Given, displacement of an elastic wave $y=3 \sin \omega t+4 \cos \omega t$
Assume,
$$\begin{aligned} & 3=a \cos \phi \quad \text{... (i)}\\ & 4=a \sin \phi \quad \text{... (ii)} \end{aligned}$$
$$\begin{aligned} &\text { On dividing Eq. (ii) by Eq. (i) }\\ &\tan \phi=\frac{4}{3} \Rightarrow \phi=\tan ^{-1}(4 / 3) \end{aligned}$$
$$\begin{array}{ll} \text { Also, } & a^2 \cos ^2 \phi+a^2 \sin ^2 \phi=3^2+4^2 \\ \Rightarrow & a^2\left(\cos ^2 \phi+\sin ^2 \phi\right)=25 \end{array}$$
$$a^2 \cdot 1=25 \Rightarrow a=5$$
$$\begin{aligned} \text{Hence,}\quad Y & =5 \cos \phi \sin \omega t+5 \sin \phi \cos \omega t \\ & =5[\cos \phi \sin \omega t+\sin \phi \cos \omega t]=5 \sin (\omega t+\phi) \end{aligned}$$
where $\quad \phi=\tan ^{-1}(4 / 3)$
Hence, amplitude $=5 \mathrm{~cm}$
A sitar wire is replaced by another wire of same length and material but of three times the earlier radius. If the tension in the wire remains the same, by what factor will the frequency change?
$$\begin{aligned} &\text { Frequency of vibrations produced by a stretched wire }\\ &\mathrm{v}=\frac{n}{2 l} \sqrt{\frac{T}{\mu}} \end{aligned}$$
$$\text { Mass per unit length } \mu=\frac{\text { Mass }}{\text { Length }}=\frac{\pi r^2 l \rho}{l}=\pi r^2 \rho \quad\left[\because M=v p=A l \rho=\pi r^2 l \rho\right]$$
$$\begin{aligned} &\begin{aligned} \therefore \quad v & =\frac{n}{2 l} \sqrt{\frac{T}{\pi r^2 \rho}} \Rightarrow \mathrm{v} \propto \sqrt{\frac{1}{r^2}} \\ & \mathrm{v} \propto \frac{1}{r} \end{aligned}\\ &\text { Hence, when radius is tripled, } v \text { will be } \frac{1}{3} \text { rd of previous value. } \end{aligned}$$
At what temperatures (in ${ }^{\circ} \mathrm{C}$ ) will the speed of sound in air be 3 times its value at $0^{\circ} \mathrm{C}$ ?

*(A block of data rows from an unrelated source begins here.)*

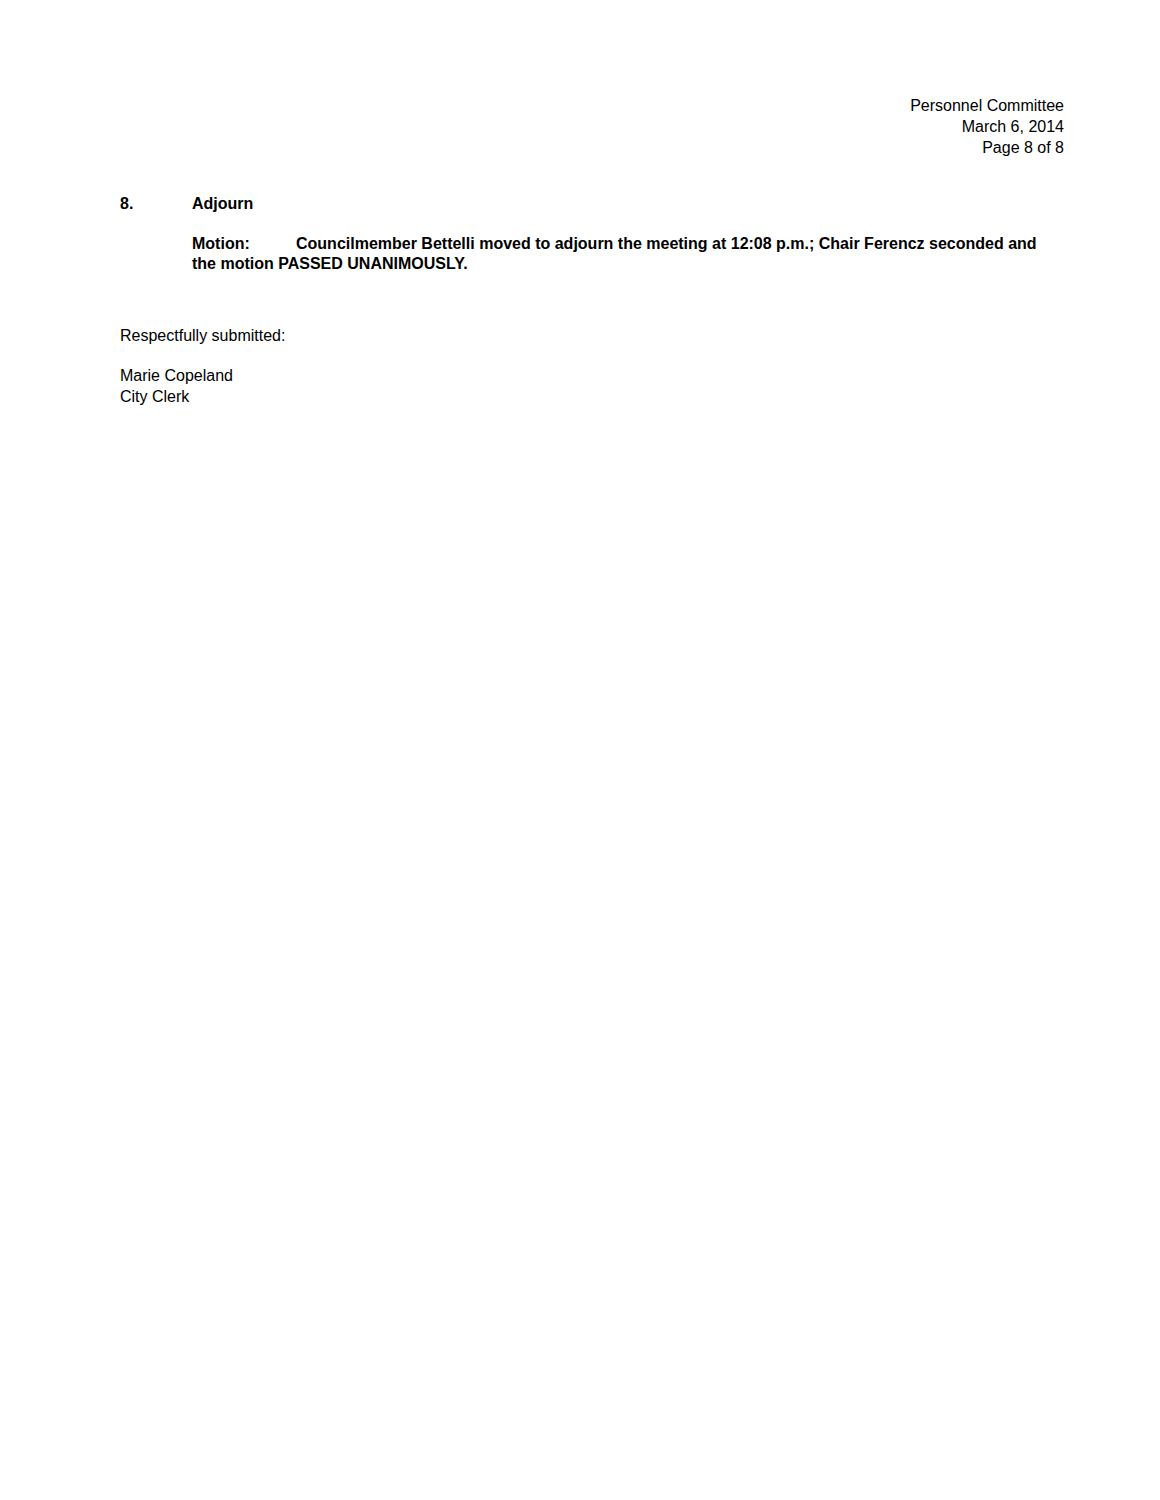Personnel Committee
March 6, 2014
Page 8 of 8
8. Adjourn
Motion: Councilmember Bettelli moved to adjourn the meeting at 12:08 p.m.; Chair Ferencz seconded and the motion PASSED UNANIMOUSLY.
Respectfully submitted:
Marie Copeland
City Clerk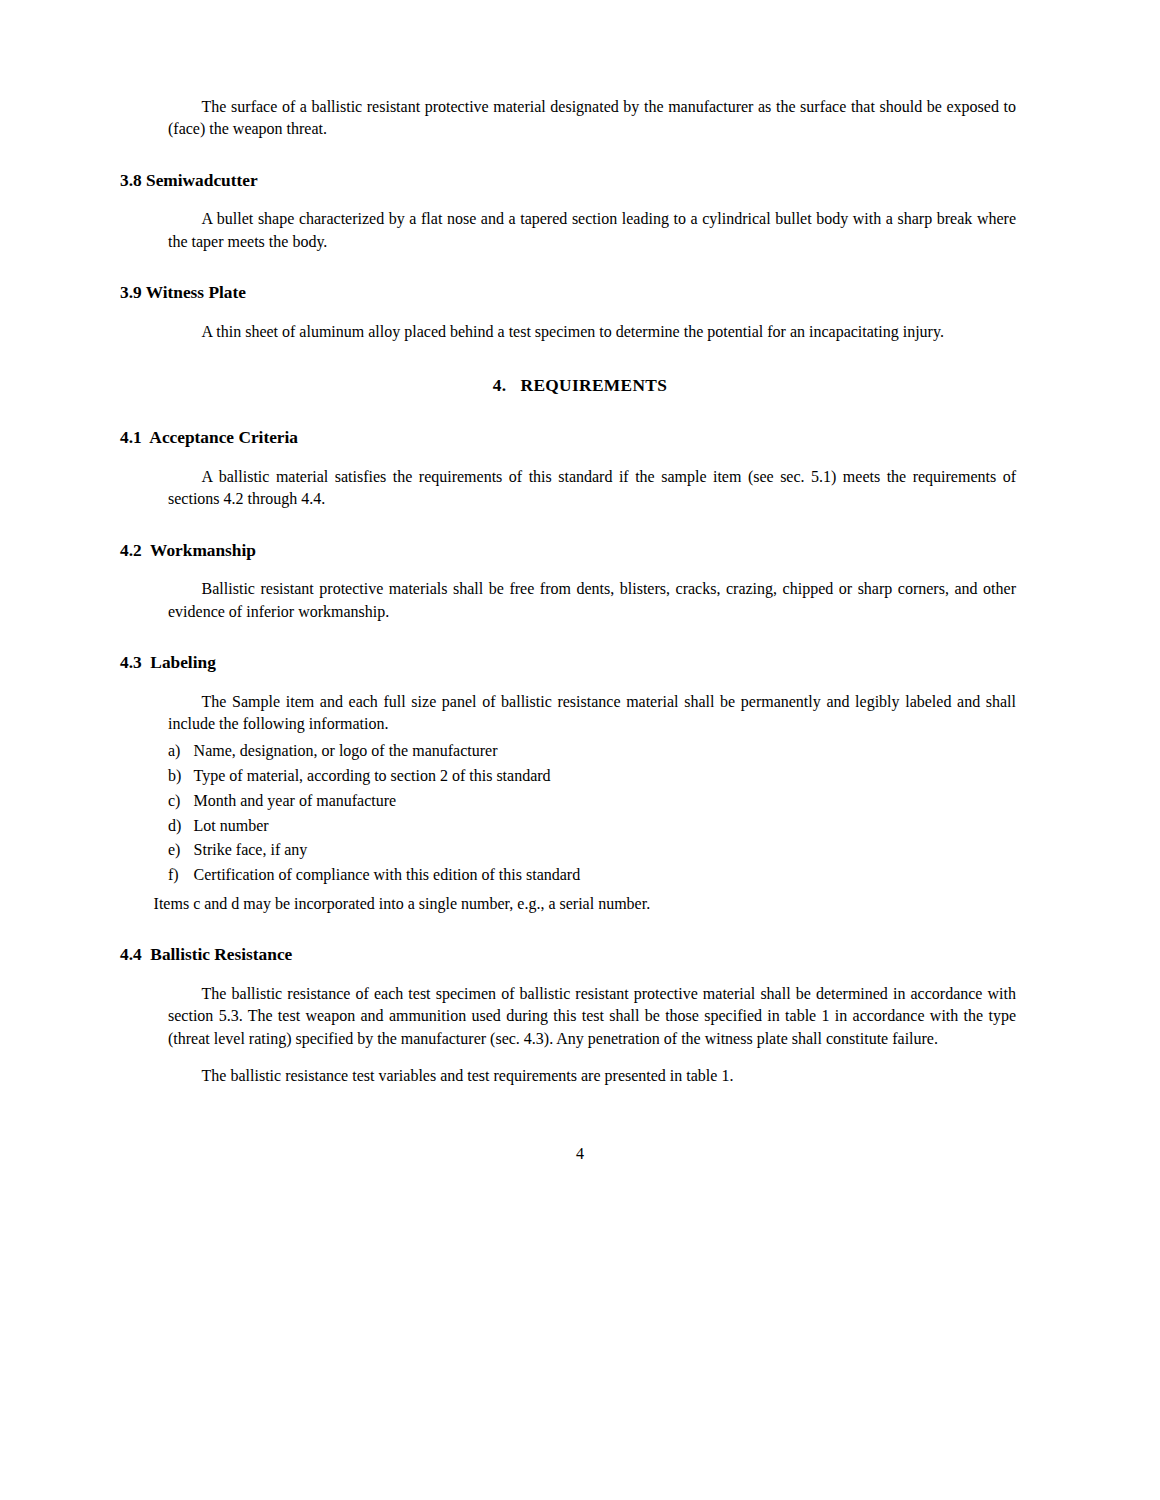The surface of a ballistic resistant protective material designated by the manufacturer as the surface that should be exposed to (face) the weapon threat.
3.8 Semiwadcutter
A bullet shape characterized by a flat nose and a tapered section leading to a cylindrical bullet body with a sharp break where the taper meets the body.
3.9 Witness Plate
A thin sheet of aluminum alloy placed behind a test specimen to determine the potential for an incapacitating injury.
4. REQUIREMENTS
4.1 Acceptance Criteria
A ballistic material satisfies the requirements of this standard if the sample item (see sec. 5.1) meets the requirements of sections 4.2 through 4.4.
4.2 Workmanship
Ballistic resistant protective materials shall be free from dents, blisters, cracks, crazing, chipped or sharp corners, and other evidence of inferior workmanship.
4.3 Labeling
The Sample item and each full size panel of ballistic resistance material shall be permanently and legibly labeled and shall include the following information.
a) Name, designation, or logo of the manufacturer
b) Type of material, according to section 2 of this standard
c) Month and year of manufacture
d) Lot number
e) Strike face, if any
f) Certification of compliance with this edition of this standard
Items c and d may be incorporated into a single number, e.g., a serial number.
4.4 Ballistic Resistance
The ballistic resistance of each test specimen of ballistic resistant protective material shall be determined in accordance with section 5.3. The test weapon and ammunition used during this test shall be those specified in table 1 in accordance with the type (threat level rating) specified by the manufacturer (sec. 4.3). Any penetration of the witness plate shall constitute failure.
The ballistic resistance test variables and test requirements are presented in table 1.
4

We know that speed of sound in air $v \propto \sqrt{T}$
$\therefore \frac{v_T}{v_0}=\sqrt{\frac{T_T}{T_0}}=\sqrt{\frac{T_T}{273}}\quad$ [where $T$ is in kelvin]
$$\begin{aligned} \text{But}\quad & \frac{v_T}{v_0}=\frac{3}{1} \quad [\because \text{ speed becomes three times]}\\ \therefore\quad & \frac{3}{1}=\sqrt{\frac{T_T}{T_0}} \Rightarrow \frac{T_T}{273}=9 \\ \therefore \quad &T_T=273 \times 9=2457 \mathrm{~K} \\ & =2457-273=2184^{\circ} \mathrm{C} \end{aligned}$$
When two waves of almost equal frequencies $n_1$ and $n_2$ reach at a point simultaneously, what is the time interval between successive maxima?
Let, $$n_1>n_2$$
Beat frequency
$$\begin{aligned} & \quad v_b=n_1-n_2 \\ & \therefore \quad \text { Time period of beats }=T_b=\frac{1}{v_b}=\frac{1}{n_1-n_2} \end{aligned}$$